*Tekstfragment*
-----
In deze zaak, die voor de Rechtbank Limburg, zittingsplaats Maastricht, werd behandeld, vorderden de eisers, Douverhaave Beheer B.V. en twee natuurlijke personen, schorsing van de tenuitvoerlegging van een eerder vonnis en opheffing van executoriale beslagen die door de gedaagde partij, een andere aandeelhouder van Douverhaave, waren gelegd. De eisers stelden dat zij niet in staat waren om aan de veroordelingen uit het eerdere vonnis te voldoen door toedoen van de gedaagde, die zijn medewerking aan noodzakelijke handelingen had geweigerd. De gedaagde voerde aan dat de eisers de veroordelingen niet hadden nageleefd en dat de gelegde beslagen gerechtvaardigd waren.

De rechtbank oordeelde dat de spoedeisendheid van de vorderingen vaststond en dat de gedaagde misbruik maakte van zijn executiebevoegdheid door meerdere beslagen te leggen, terwijl de eisers inmiddels aan de veroordelingen hadden voldaan. De voorzieningenrechter concludeerde dat de eisers samen een dwangsom van € 225.000,00 hadden verbeurd, maar dat de gedaagde niet onrechtmatig handelde door beslag te leggen. De rechtbank verbood de gedaagde om nieuwe beslagen te leggen die meer dan het verbeurde bedrag zouden dekken. De proceskosten werden gecompenseerd, waarbij iedere partij zijn eigen kosten droeg. Dit vonnis werd uitgesproken op 20 augustus 2014.

Uitspraak

vonnis

RECHTBANK LIMBURG

Burgerlijk recht
Zittingsplaats Maastricht
zaaknummer / rolnummer: C/03/194175 / KG ZA 14-409
Vonnis in kort geding van 20 augustus 2014
in de zaak van:

1.de besloten vennootschap DOUVERHAAVE BEHEER B.V.,

gevestigd te Heerlen,
2.
[eiser 2],
wonend te [woonplaats 1],
3.
[eiser 3],
wonend te [woonplaats 1],
eisende partijen,
advocaat mr. B. van Meurs,
tegen:
[gedaagde],
wonend te [woonplaats 2],
gedaagde partij,
advocaten mr. F. Sassen en mr. C.M. [gedaagde].
Partijen zullen hierna [gedaagde], Douverhaave, [eiser 2], [eiser 3] en laatste drie partijen tezamen [eisers] genoemd worden.

1.De procedure

1.1.
Het verloop van de procedure blijkt uit:
- de dagvaarding
- de op 7 augustus 2014 ter griffie ontvangen producties van [eisers]
- de op 7 en 8 augustus 2014 ter griffie ontvangen producties van [gedaagde]
- de mondelinge behandeling op 11 augustus 2014
- de pleitnota van [eisers]
- de pleitnota van [gedaagde].
-----
*Aangeleverde gegevens*
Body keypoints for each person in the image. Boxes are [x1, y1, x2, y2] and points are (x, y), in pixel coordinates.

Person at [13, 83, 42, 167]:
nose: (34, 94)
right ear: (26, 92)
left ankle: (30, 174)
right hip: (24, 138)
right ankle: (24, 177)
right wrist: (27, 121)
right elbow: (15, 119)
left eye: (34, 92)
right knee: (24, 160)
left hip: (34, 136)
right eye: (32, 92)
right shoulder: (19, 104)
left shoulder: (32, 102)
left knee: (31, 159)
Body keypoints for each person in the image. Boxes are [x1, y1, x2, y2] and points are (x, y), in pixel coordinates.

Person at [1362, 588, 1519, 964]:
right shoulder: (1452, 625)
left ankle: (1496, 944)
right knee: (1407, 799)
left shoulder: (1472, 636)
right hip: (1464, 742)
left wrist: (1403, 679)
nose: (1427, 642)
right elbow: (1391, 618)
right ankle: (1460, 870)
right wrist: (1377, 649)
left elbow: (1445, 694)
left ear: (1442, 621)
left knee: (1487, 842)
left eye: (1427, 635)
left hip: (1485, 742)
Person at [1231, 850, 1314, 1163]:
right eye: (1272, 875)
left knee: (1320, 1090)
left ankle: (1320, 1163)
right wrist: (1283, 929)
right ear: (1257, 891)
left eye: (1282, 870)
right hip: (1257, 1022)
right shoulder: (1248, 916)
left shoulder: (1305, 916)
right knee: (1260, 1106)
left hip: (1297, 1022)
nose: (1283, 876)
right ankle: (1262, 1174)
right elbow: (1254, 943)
-----
*Studievragen*
#1 Geef uit de tekst over het kort geding woordelijk het stuk weer van "De rechtbank oordeelde" tot en met "20 augustus 2014.".
#2 Som alle onderdelen op waaruit volgens de tekst over het kort geding het verloop van de procedure blijkt.
#3 Schrijf de tekst over het kort geding verder, te beginnen na de laatste zin.

*Schriftelijke antwoorden*
#1
De rechtbank oordeelde dat de spoedeisendheid van de vorderingen vaststond en dat de gedaagde misbruik maakte van zijn executiebevoegdheid door meerdere beslagen te leggen, terwijl de eisers inmiddels aan de veroordelingen hadden voldaan. De voorzieningenrechter concludeerde dat de eisers samen een dwangsom van € 225.000,00 hadden verbeurd, maar dat de gedaagde niet onrechtmatig handelde door beslag te leggen. De rechtbank verbood de gedaagde om nieuwe beslagen te leggen die meer dan het verbeurde bedrag zouden dekken. De proceskosten werden gecompenseerd, waarbij iedere partij zijn eigen kosten droeg. Dit vonnis werd uitgesproken op 20 augustus 2014.

#2
- de dagvaarding
- de op 7 augustus 2014 ter griffie ontvangen producties van [eisers]
- de op 7 en 8 augustus 2014 ter griffie ontvangen producties van [gedaagde]
- de mondelinge behandeling op 11 augustus 2014
- de pleitnota van [eisers]
- de pleitnota van [gedaagde]

#3
1.2.
Ten slotte is vonnis bepaald.

2.De feiten

2.1.
Douverhaave beheert en exploiteert onroerende zaken.
2.2.
Egteluyden Beheer B.V. (hierna: Egteluyden) is enig bestuurder van Douverhaave.
[eiser 2] is enig bestuurder van Egteluyden. Egteluyden is houder van een derde van de aandelen in Douverhaave. Lumo Beheer B.V. (hierna: Lumo) is houder van een derde van de aandelen in Douverhaave. [eiser 3] is enig bestuurder van Lumo. [gedaagde] is eveneens houder van een derde van de aandelen in Douverhaave.
2.3.
Aan Douverhaave is bij notariële akte van 25 november 2009 de eigendom geleverd van het appartementsrecht plaatselijk bekend [adresgegevens appartement] (hierna: het appartement). Op 16 juli 2013 hebben [eiser 2] en [eiser 3] het appartement voor een bedrag van € 205.000,00 van Douverhaave gekocht. Het appartement is vervolgens bij notariële akte van 19 augustus 2013 aan hen geleverd. [eiser 2] is daarbij als bestuurder van Egteluyden opgetreden, die Douverhaave heeft vertegenwoordigd.
2.4.
Blijkens voormelde notariële akte van 19 augustus 2013 is de koopprijs grotendeels voldaan door storting op de rekening van Douverhaave van de som van € 154.000,00, verder deels door verrekening van vorderingen van [eiser 2] en [eiser 3] op Douverhaave en deels door vanwege Douverhaave aan [eiser 2] en [eiser 3] verstrekte geldleningen.
2.5.
[eiser 2] en [eiser 3] hebben de som van € 154.000,00 gefinancierd door middel van een hypothecaire geldlening bij de Sparkasse in Aken, Duitsland (hierna: de Sparkasse), met het appartement als zekerheid.
2.6.
Bij brieven aan Douverhaave, Egteluyden, [eiser 2] en [eiser 3] van 7 januari 2014 heeft [gedaagde] primair de nietigheid van (het besluit tot) voormelde overdracht ingeroepen en subsidiair ter zake beroep gedaan op vernietigbaarheid.
2.7.
[gedaagde] is tevens bestuurder en aandeelhouder van Best4Kids B.V (hierna: Best4Kids). Best4Kids is een huurder van Douverhaave. Douverhaave en Best4Kids verschillen van mening over, kort gezegd, huurachterstanden en (permanente) huurkortingen.
2.8.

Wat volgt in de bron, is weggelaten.